What the task requires:
Each entry below should be returned exactly as is, with the pictures removed.

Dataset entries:

==============================

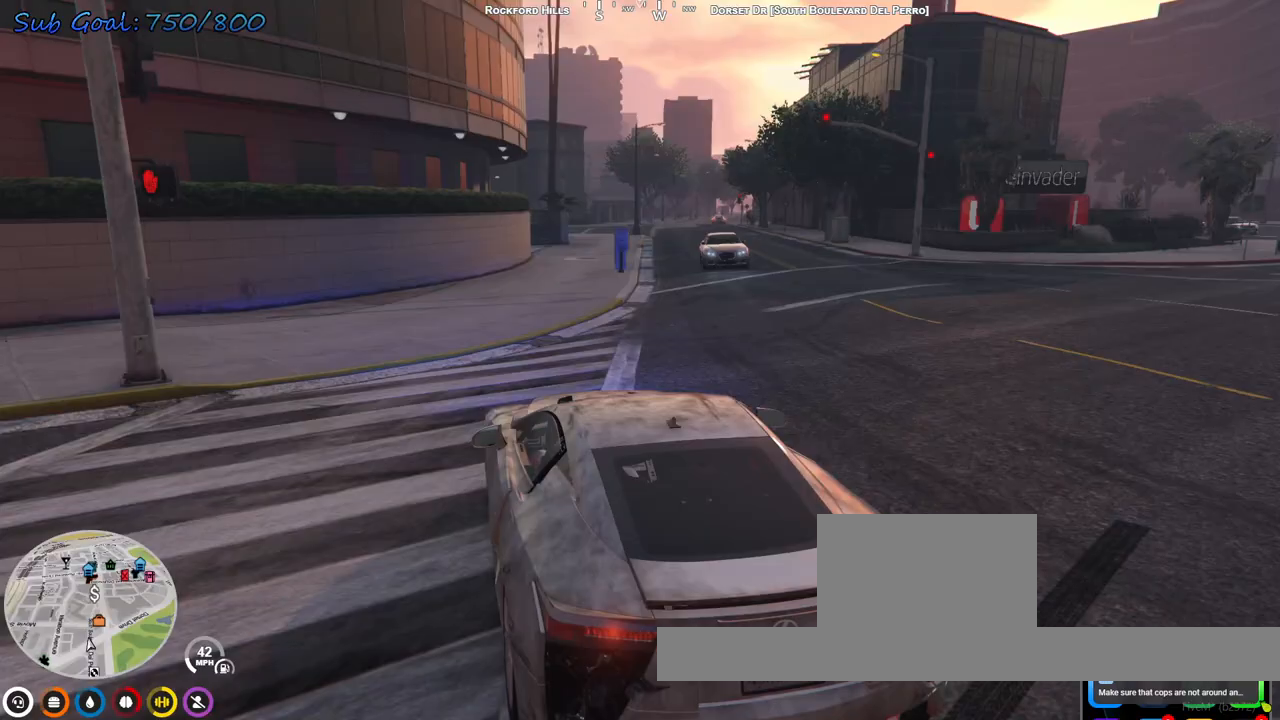
{"keys": ["w"], "events": [[167, "d", "down"], [300, "d", "up"]]}
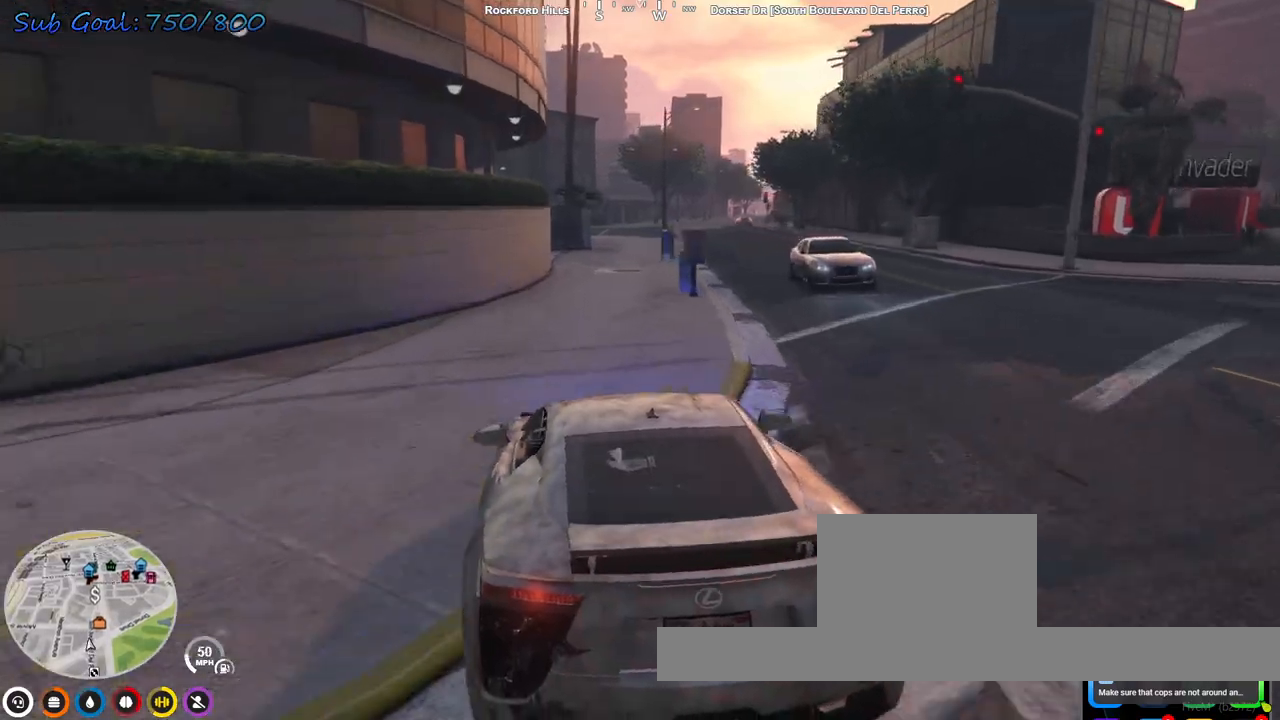
{"keys": ["a", "w"], "events": [[100, "d", "down"], [167, "d", "up"], [500, "a", "down"]]}
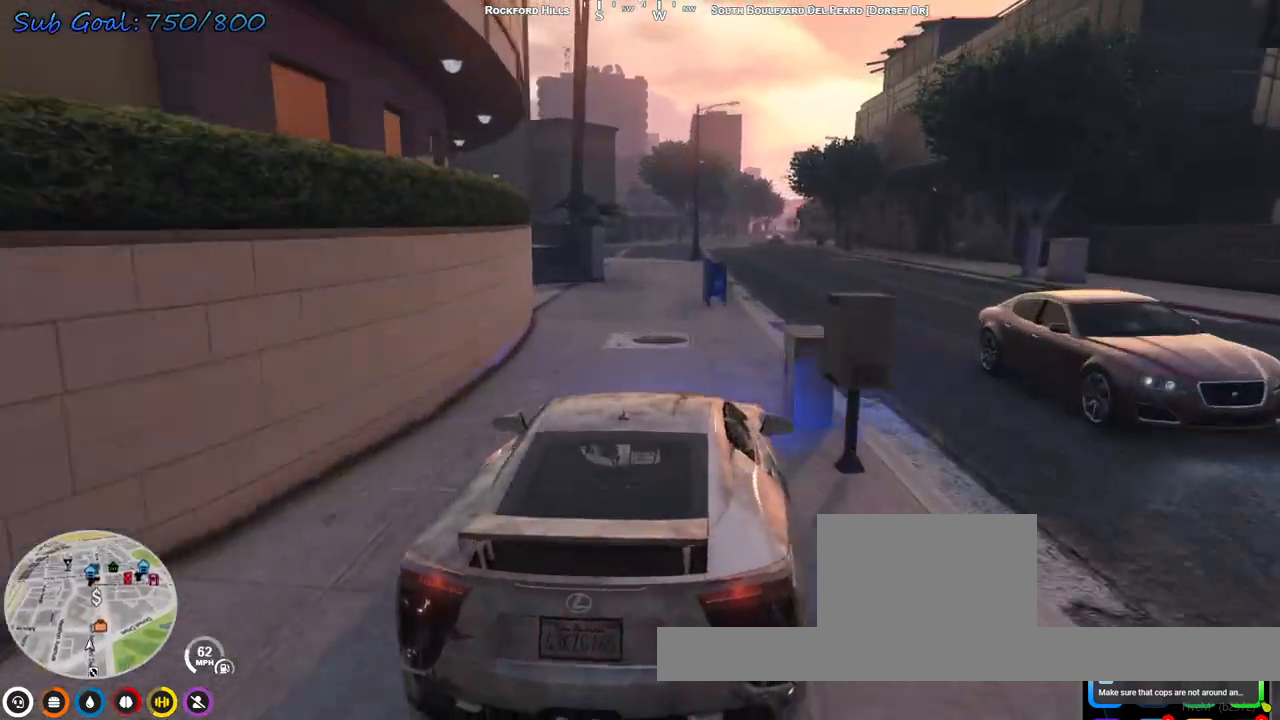
{"keys": ["w"], "events": [[133, "a", "up"]]}
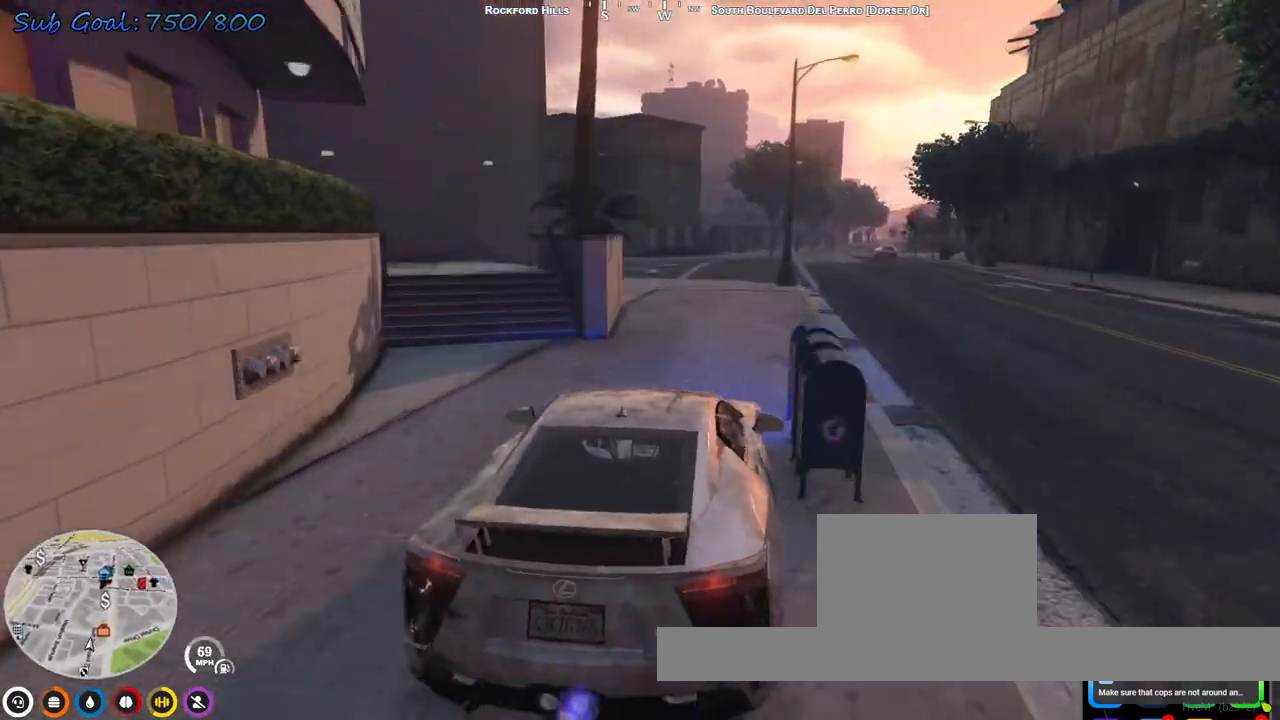
{"keys": ["a", "s"], "events": [[33, "a", "down"], [67, "w", "up"], [167, "a", "up"], [167, "s", "down"], [300, "a", "down"]]}
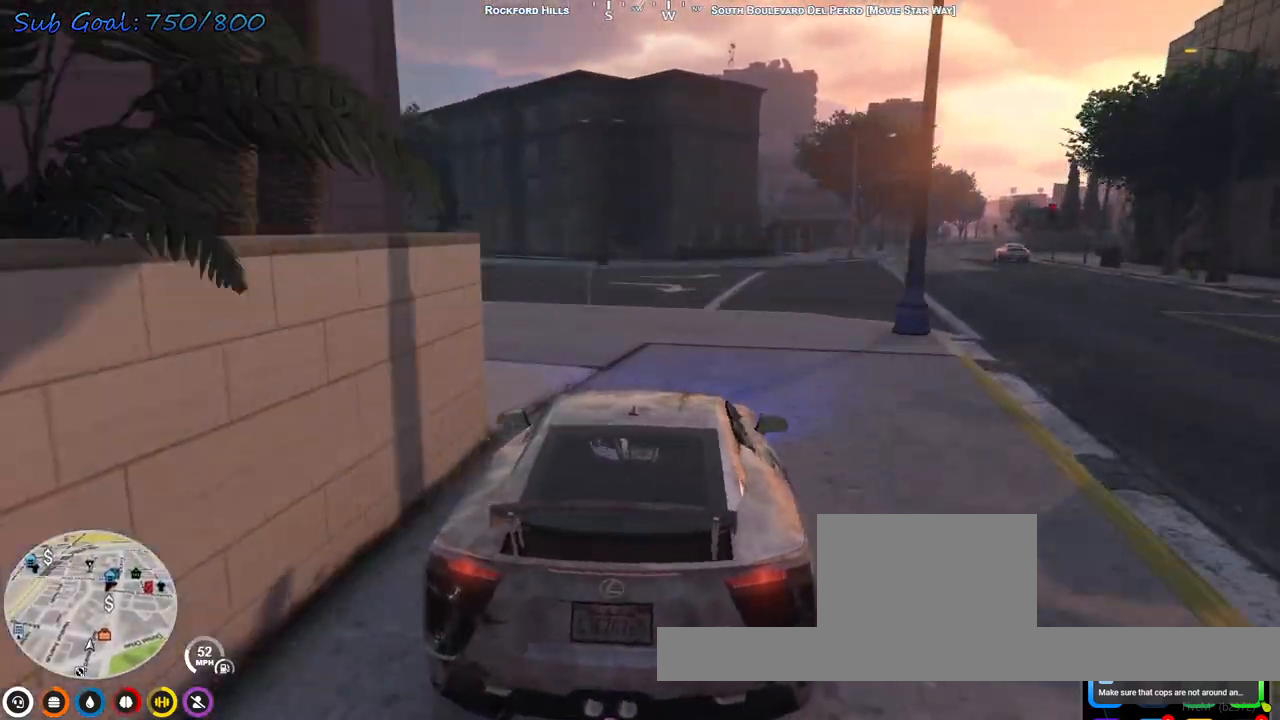
{"keys": ["a", "w"], "events": [[67, "s", "up"], [267, "w", "down"]]}
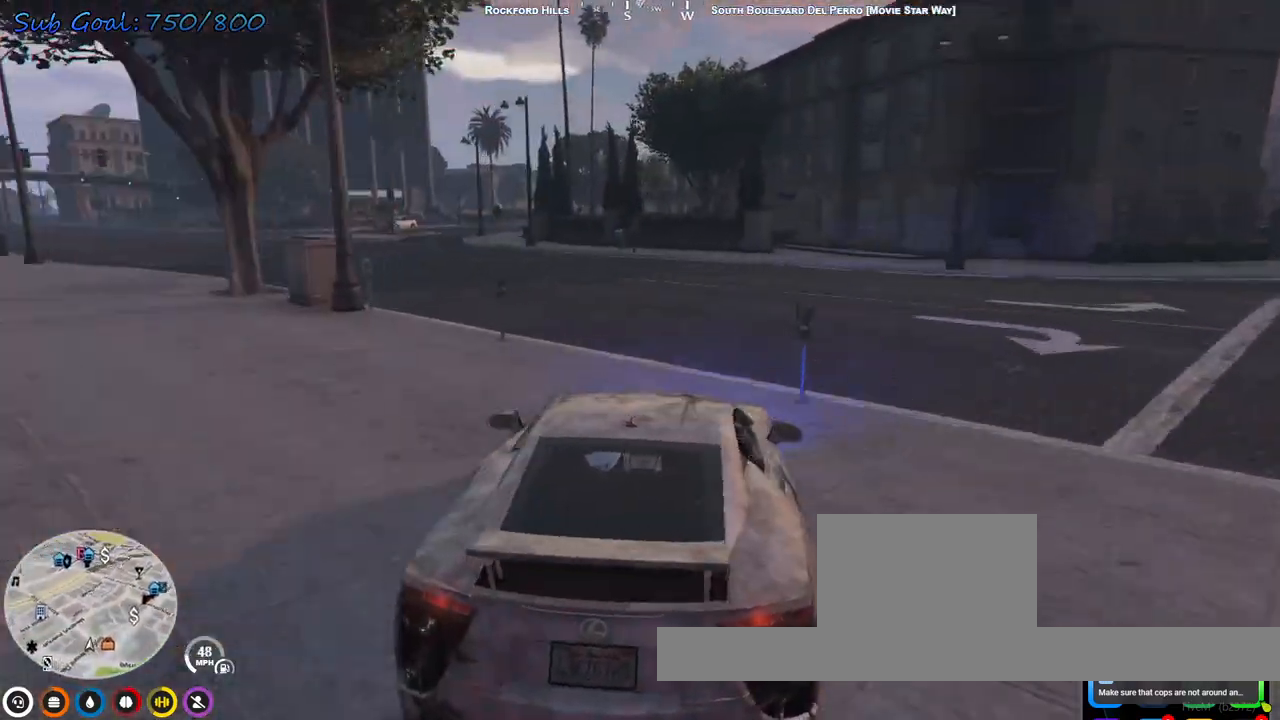
{"keys": ["a", "w"], "events": [[33, "a", "up"], [167, "a", "down"], [267, "a", "up"], [467, "a", "down"]]}
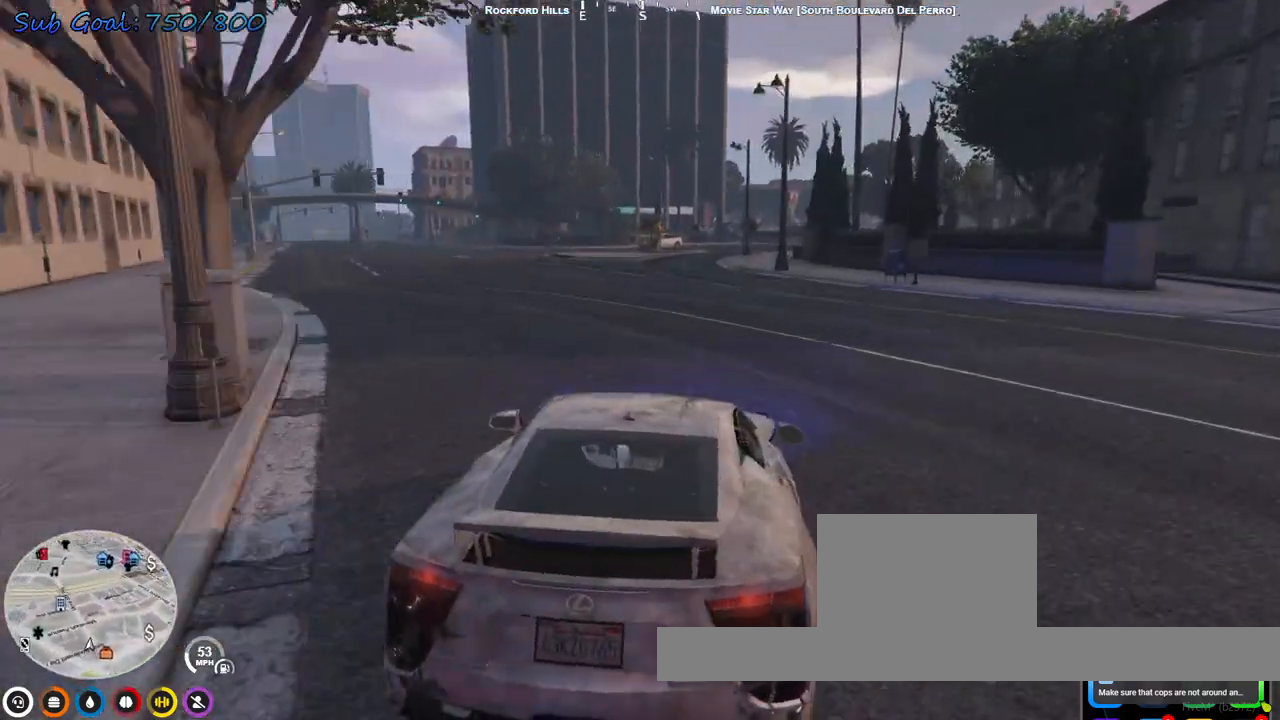
{"keys": ["w"], "events": [[100, "a", "up"]]}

==============================

Answer below:
{"keys": ["w"], "events": [[167, "d", "down"], [300, "d", "up"]]}
{"keys": ["a", "w"], "events": [[100, "d", "down"], [167, "d", "up"], [500, "a", "down"]]}
{"keys": ["w"], "events": [[133, "a", "up"]]}
{"keys": ["a", "s"], "events": [[33, "a", "down"], [67, "w", "up"], [167, "a", "up"], [167, "s", "down"], [300, "a", "down"]]}
{"keys": ["a", "w"], "events": [[67, "s", "up"], [267, "w", "down"]]}
{"keys": ["a", "w"], "events": [[33, "a", "up"], [167, "a", "down"], [267, "a", "up"], [467, "a", "down"]]}
{"keys": ["w"], "events": [[100, "a", "up"]]}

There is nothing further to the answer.